A key insight from reading the SURPASS data together: A1c reduction is dose-dependent but the differences between doses narrow at the higher end. Going from 5 mg to 10 mg produces a larger A1c improvement than going from 10 mg to 15 mg. For many patients with moderate A1c elevation, 7.5 or 10 mg hits the target without needing to push to the maximum dose.

The relationship between dose and weight loss, however, remains more linear through the higher doses — which is why tirzepatide's dosing strategy often looks different in obesity vs. diabetes management.

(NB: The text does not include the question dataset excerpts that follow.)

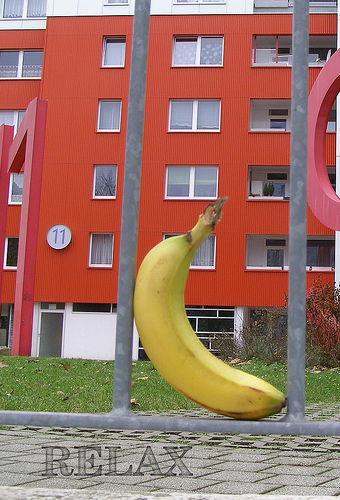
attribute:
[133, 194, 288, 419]
banana — ripe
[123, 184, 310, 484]
banana — big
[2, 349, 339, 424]
grass lawn — green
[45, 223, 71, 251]
circle — 11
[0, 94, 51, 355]
sculpture — large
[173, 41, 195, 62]
curtain — white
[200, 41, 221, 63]
curtain — white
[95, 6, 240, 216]
building — bright orange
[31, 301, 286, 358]
building — white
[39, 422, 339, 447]
grass — growing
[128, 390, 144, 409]
leaf — brown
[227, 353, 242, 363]
leaf — brown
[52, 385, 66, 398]
leaf — brown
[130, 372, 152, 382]
leaf — brown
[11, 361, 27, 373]
leaf — brown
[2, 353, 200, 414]
grass — green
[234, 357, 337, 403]
grass — green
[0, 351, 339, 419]
leaves — dry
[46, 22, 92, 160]
building — reddish orange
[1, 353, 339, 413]
grass — green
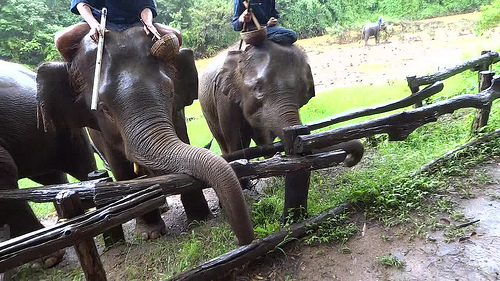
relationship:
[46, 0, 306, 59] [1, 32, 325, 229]
people riding elephants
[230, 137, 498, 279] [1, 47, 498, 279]
bare ground near fence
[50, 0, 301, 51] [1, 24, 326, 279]
people riding elephants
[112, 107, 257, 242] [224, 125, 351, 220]
trunk on fence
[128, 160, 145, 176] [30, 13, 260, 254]
tusk on elephant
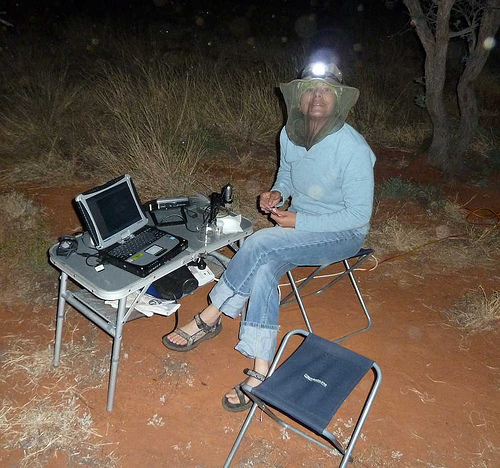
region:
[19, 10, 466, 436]
woman sitting outside with computer equipment.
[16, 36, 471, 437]
lady sitting outside with computer equipment.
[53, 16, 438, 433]
female sitting outside with computer equipment.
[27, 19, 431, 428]
person sitting outside with computer equipment.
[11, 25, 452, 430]
woman outside with computer equipment.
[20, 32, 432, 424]
lady outside with computer equipment.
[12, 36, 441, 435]
interesting lady outside with computer equipment.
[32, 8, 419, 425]
interesting person outside with computer equipment.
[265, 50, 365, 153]
person wearing head protection.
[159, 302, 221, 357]
sandal worn on foot.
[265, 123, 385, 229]
the woman is wearing a blue shirt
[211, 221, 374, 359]
the woman is wearing blue jeans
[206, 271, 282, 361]
the jeans have folded cuffs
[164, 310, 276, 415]
the woman is wearing sandals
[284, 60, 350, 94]
the woman is wearing a hat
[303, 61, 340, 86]
a headband light is on the hat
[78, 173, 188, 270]
a laptop is on the table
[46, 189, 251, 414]
the table is of the folding type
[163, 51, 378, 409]
the woman is in a sitting position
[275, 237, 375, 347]
the chair is of the folding type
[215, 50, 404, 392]
a woman sitting outside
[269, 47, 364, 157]
a lady with a bug net around her face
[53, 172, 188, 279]
laptop sitting on table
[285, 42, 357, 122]
woman with light on her head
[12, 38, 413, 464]
a woman outside at night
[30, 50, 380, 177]
dried out grass behind woman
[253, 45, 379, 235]
a woman in a blue sweater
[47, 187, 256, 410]
a small grey folding table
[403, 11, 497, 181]
a scary tree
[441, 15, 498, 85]
a white orb by a tree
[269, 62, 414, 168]
woman is wearing a bug netting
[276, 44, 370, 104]
the head light is on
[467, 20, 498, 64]
moon in the sky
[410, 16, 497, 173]
two trees in the background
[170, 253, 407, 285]
power line for the computer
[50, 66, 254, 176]
tall grass patches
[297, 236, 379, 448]
two blue foldable chairs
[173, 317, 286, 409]
woman is wearing sandals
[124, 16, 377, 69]
stars are in the sky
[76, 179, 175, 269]
laptop computer on a foldable table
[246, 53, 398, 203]
Woman wearing beekeeper mask.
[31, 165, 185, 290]
Laptop with protective shell.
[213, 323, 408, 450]
Small canvas and metal stool.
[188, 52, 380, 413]
Woman wearing velcro sandals.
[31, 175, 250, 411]
Small metal table with scientific gear.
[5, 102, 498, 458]
Small clearing in wilderness.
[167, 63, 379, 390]
Woman wearing rolled up jeans.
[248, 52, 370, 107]
Beekeeper's hat with flashlight.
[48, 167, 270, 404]
Laboratory equipment on a table.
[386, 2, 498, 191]
Small tree in a clearing.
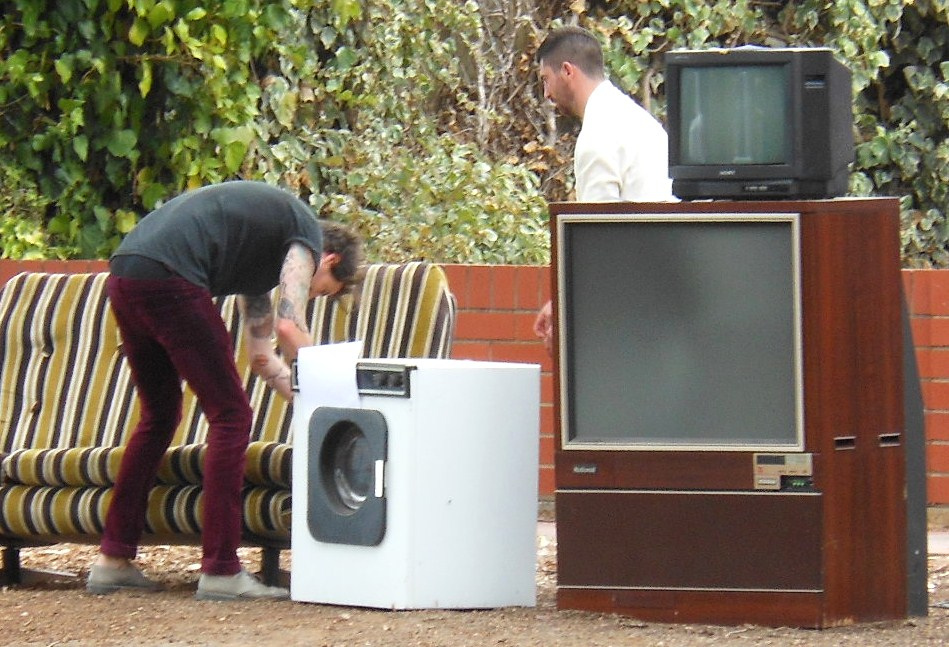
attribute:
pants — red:
[86, 229, 258, 586]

The Comparison Context: What SURPASS Doesn't Settle

A few things the SURPASS program does not tell us:

  • How tirzepatide compares to semaglutide 2 mg: SURPASS-2 used 1 mg. A higher-dose semaglutide arm would change the comparison.
  • Long-term durability beyond 1 year: most SURPASS trials were 40–52 weeks. STEP-5's two-year data for semaglutide suggests durability; we don't have an equivalent long-duration SURPASS trial yet.
  • Cardiovascular mortality outcomes: the SELECT trial demonstrated semaglutide reduces CV events in people with obesity + established cardiovascular disease. Tirzepatide's SURPASS CVOT (SURPASS-CVOT) will address this question.

The trial data positions tirzepatide as the more potent glucose-lowering and weight-reducing agent compared to semaglutide 1 mg. Whether that advantage in A1c and weight translates to equivalent advantages in cardiovascular, renal, and mortality endpoints is the central open question.